There are two key differences between the US class action lawsuit and the UK complaint. First, the UK case is not actually a lawsuit, but rather a complaint to a competition regulator. It is up to the regulator to make a decision, and either party could then challenge this.
Second, if compensation is awarded, there will be no lawyer’s cut to deduct. Even so, the total sum being claimed would only see owners awarded £30 ($36), so no one should start planning M2 MacBook Air purchases with the proceeds.
If the decision goes against Apple, details will then be provided on how to make a claim. Generally this involves providing proof that you owned an affected model during the relevant dates.

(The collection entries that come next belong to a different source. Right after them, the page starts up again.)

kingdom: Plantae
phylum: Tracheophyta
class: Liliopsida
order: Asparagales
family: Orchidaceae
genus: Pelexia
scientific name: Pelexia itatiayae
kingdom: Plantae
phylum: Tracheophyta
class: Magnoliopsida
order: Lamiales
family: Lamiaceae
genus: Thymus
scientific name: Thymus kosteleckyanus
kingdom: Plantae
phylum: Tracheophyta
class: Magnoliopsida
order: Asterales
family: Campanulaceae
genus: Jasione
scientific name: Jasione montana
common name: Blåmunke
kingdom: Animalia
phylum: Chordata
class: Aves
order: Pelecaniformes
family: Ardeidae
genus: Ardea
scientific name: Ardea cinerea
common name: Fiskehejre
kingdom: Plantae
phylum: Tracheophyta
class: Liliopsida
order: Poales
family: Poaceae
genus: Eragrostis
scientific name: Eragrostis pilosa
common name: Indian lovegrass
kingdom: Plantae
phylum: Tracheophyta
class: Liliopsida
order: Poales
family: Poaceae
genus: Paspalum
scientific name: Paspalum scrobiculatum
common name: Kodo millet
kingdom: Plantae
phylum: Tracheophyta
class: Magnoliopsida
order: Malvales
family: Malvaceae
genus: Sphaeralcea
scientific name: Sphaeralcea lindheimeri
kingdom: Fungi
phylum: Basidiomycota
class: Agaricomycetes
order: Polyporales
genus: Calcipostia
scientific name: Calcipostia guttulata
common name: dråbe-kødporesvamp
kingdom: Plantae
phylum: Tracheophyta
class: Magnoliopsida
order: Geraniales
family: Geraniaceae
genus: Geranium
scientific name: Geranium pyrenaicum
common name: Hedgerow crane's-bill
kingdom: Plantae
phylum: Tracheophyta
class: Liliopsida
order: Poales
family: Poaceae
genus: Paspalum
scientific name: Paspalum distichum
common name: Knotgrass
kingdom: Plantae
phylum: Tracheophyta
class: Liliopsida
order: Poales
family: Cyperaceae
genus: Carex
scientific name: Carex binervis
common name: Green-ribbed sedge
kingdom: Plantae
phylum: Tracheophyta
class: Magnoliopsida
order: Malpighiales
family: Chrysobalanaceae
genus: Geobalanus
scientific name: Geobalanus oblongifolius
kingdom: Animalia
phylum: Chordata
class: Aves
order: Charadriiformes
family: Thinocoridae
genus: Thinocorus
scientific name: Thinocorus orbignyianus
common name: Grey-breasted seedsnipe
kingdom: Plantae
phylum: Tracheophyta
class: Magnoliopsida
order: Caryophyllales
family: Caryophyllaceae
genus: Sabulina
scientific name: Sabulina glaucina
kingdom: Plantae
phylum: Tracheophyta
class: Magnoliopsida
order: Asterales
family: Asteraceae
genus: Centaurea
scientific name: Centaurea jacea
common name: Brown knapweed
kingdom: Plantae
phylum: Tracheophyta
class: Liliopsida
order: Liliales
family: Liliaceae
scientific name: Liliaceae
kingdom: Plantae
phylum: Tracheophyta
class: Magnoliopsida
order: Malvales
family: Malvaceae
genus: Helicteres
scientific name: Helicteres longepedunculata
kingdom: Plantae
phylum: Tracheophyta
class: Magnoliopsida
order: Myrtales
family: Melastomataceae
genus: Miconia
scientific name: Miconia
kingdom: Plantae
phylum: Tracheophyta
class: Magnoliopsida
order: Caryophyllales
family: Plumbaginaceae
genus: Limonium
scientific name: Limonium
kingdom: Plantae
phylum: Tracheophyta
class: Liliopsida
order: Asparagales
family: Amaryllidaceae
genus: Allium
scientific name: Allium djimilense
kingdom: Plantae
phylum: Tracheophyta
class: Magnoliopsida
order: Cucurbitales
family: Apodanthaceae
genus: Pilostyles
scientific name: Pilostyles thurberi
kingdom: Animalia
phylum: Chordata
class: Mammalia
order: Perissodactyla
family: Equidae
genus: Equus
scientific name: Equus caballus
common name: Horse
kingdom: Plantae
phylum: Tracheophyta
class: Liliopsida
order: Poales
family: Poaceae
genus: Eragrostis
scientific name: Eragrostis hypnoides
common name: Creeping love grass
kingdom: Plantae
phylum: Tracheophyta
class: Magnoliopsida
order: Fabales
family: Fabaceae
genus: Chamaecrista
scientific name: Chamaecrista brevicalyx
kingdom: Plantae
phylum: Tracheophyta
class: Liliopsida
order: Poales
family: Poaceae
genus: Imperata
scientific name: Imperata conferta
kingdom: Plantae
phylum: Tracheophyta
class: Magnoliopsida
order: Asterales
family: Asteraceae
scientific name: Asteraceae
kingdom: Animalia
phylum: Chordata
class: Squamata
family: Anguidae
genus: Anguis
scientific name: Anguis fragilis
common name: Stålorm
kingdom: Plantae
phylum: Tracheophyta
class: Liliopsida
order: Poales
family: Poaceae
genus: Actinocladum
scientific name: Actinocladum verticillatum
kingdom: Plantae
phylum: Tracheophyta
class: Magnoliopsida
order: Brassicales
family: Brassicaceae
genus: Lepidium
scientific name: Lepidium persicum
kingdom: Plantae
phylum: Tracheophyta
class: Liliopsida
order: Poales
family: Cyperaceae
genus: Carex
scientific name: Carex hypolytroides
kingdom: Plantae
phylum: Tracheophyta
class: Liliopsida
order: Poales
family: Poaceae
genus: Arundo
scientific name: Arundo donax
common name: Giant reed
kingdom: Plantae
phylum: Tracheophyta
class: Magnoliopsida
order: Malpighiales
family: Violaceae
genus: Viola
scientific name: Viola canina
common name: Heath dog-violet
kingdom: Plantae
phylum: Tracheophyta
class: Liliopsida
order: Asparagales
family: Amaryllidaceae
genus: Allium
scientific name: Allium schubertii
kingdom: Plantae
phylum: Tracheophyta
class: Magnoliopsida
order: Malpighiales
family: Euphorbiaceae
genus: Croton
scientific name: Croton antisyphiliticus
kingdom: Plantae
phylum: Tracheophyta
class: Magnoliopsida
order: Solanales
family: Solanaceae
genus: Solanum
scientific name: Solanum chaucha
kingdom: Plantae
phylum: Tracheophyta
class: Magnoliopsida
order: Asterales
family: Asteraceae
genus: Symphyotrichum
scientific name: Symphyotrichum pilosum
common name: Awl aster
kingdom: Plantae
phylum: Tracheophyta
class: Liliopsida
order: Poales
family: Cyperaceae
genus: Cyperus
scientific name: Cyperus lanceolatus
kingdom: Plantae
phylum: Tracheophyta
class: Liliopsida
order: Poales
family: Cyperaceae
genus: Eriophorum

Apple said that its motives were to make older iPhones last as long as possible.
“We have never – and would never – do anything to intentionally shorten the life of any Apple product, or degrade the user experience to drive customer upgrades,” Apple said in a statement on Thursday. “Our goal has always been to create products that our customers love, and making iPhones last as long as possible is an important part of that.” iPhones now include a report in the settings menu, under “battery health”, that discloses whether the throttling is in effect.
With everything now known, it seems pretty clear that Apple’s actions were well-intentioned, performance throttling being preferable to random shutdowns. Where the company ran into trouble was failing to disclose the decision.
Given the US precedent, it seems likely that the tribunal will award compensation, though it may not agree with the amount claimed. Should this indeed be the case, Apple will likely accept that decision without challenge.